Without any qualification this would seem to be a universal assertion about all power transformers, and as such it just isn't true; I'm sure you know that. The small transformer I measured has 16.2Ω secondary resistance.

But the secondary resistance isn't the only concern: the primary resistance of a well-designed transformer will be about the same as the secondary resistance, when it's referred to the secondary. So the transformer's regulation should be affected by the primary resistance to about the same extent as by the secondary resistance.

This is why the equivalent series impedance is measured by shorting one winding and measuring at the other winding. That way the DC resistance of both windings in included in the measurement, as well as the leakage reactance.

however, it can become a problem if the filter capacitor is very large: so large that the diode only conducts during a very short period of time, thus causing the current to spike significantly.

it is quite typical for the diodes to conduct only 10% during its cycle. That's why mains rectifiers usually have their peak current ratings 10 or 20x higher than its average ratings: so they can survive those situations.

It's not as bad as you think. In the simulation reduce R3 to zero, make R2=1Ω, change C1 to 100,000 uF with zero ESR and change the diodes to 100 amp diodes. When I run this simulation, I get narrow 250 amp peak diode currents. But, now add .01Ω in series with the AC source and the peak current is reduced to 160 amps. With .1Ω series resistance, the peak current is reduced to 80 amps and the conduction angle is substantially widened.

Reduce the series resistance to zero and add a series inductance of 100 uH; the diode peak current is reduced to 95 amps, and the pulse is even wider than with .1Ω of resistance.

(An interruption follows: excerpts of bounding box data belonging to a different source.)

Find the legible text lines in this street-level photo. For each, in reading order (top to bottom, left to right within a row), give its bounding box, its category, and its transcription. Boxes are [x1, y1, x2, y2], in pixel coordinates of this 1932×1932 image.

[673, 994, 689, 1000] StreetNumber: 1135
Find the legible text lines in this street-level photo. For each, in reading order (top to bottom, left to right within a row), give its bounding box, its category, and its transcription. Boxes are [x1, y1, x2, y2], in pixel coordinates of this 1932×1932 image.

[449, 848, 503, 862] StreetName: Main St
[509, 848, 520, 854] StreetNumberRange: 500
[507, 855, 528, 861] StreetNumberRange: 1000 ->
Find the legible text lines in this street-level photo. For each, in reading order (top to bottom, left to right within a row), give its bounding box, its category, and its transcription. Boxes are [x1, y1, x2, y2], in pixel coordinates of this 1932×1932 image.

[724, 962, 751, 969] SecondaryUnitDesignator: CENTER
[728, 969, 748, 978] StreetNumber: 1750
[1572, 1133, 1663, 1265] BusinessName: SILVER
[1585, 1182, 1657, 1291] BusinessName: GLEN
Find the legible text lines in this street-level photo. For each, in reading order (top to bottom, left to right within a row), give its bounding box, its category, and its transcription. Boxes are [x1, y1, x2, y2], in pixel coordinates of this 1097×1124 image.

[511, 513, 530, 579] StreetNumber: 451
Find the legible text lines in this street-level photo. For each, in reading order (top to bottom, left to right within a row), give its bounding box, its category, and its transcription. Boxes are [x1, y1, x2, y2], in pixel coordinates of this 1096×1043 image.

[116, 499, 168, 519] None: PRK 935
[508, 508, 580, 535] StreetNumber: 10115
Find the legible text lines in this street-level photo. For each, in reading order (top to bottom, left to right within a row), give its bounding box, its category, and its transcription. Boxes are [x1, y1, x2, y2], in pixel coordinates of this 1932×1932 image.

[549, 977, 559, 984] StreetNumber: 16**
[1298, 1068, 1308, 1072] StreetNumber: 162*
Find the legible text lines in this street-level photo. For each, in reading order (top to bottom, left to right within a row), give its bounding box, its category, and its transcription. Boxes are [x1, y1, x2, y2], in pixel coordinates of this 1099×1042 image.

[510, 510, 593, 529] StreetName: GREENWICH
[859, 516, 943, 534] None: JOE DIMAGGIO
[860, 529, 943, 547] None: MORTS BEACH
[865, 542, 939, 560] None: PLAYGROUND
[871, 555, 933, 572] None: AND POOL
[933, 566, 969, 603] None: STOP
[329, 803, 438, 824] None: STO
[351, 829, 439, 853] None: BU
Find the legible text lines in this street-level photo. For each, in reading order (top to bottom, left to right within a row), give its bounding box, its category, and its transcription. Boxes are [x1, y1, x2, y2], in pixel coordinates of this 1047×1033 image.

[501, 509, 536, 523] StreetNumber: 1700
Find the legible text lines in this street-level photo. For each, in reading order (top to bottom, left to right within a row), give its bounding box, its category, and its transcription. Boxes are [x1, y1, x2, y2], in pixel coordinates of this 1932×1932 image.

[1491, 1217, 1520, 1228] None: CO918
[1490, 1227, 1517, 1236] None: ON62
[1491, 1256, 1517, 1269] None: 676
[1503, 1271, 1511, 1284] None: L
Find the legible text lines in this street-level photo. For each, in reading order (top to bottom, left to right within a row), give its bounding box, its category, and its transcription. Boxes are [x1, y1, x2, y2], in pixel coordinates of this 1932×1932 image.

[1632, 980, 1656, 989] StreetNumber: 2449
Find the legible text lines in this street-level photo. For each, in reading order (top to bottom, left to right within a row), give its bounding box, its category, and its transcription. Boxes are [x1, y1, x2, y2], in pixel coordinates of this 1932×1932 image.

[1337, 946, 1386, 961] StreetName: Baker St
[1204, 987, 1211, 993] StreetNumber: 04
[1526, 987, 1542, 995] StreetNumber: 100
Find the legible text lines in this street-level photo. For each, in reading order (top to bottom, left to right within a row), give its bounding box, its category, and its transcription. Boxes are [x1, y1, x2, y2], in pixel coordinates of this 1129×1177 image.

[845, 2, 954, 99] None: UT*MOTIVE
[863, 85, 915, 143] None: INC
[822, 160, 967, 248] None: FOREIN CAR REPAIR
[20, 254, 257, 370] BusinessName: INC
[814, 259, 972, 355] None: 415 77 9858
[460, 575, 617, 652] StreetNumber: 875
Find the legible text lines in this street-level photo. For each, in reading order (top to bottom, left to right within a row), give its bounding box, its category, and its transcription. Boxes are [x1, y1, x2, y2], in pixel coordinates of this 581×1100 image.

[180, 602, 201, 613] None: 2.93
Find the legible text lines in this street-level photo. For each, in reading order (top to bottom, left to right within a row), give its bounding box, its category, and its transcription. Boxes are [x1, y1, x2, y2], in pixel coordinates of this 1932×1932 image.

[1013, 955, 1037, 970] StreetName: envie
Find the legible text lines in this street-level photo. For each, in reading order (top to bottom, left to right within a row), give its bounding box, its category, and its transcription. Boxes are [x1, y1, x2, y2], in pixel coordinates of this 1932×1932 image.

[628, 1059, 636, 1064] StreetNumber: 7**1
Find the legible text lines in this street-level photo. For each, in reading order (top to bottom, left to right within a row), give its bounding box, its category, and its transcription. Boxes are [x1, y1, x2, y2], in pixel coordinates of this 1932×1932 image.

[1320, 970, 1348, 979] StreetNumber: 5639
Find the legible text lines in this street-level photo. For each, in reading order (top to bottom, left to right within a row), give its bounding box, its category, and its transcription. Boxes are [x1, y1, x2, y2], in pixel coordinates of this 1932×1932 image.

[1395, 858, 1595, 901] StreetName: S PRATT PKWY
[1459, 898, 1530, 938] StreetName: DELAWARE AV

With .1Ω of resistance and 100 uH of inductance, the peak current is reduced to 70 amps and the diode conducts for about 4.5 mS, and the wave shape isn't very peaky at all.

With really large capacitances, the transformer parasitics become ever more important, and prevent extremely narrow diode current pulses.

I once decided to see if I could get a very narrow diode current pulse in a real capacitor input power supply, so I used a bridge of high current diodes and 100,000 uF of capacitance in a supply capable of about 200 watts. I lightly loaded it and captured the various waveforms as shown in the attachments.

The first image is with 4700 uF of capacitance and second is with 100,000 uF.

The red trace is the grid waveform, the green trace is the diode current, the yellow trace is the transformer secondary waveform and the purple trace is the ripple voltage.

Note the scale change between the two images. The purple trace is at 2 V/cm in the first image with 4700 uf, and changes to 100 mV/cm in the second image with 100,000 uF.

I had not expected this result; I expected a very peaky diode current. It was as a result of this experiment that I became aware of how the transformer parasitics become the determining factor when the filter capacitance becomes very large. You should try it yourself.

It's the result of millions of capacitor input power supplies that the grid waveform is flat topped. That fact also prevents extremely peaky diode currents even with insanely large filter caps.

leakage inductance plays a different role that has not shown up in the discussion yet.

I think it has shown up; at least I have discussed it and shown its effects.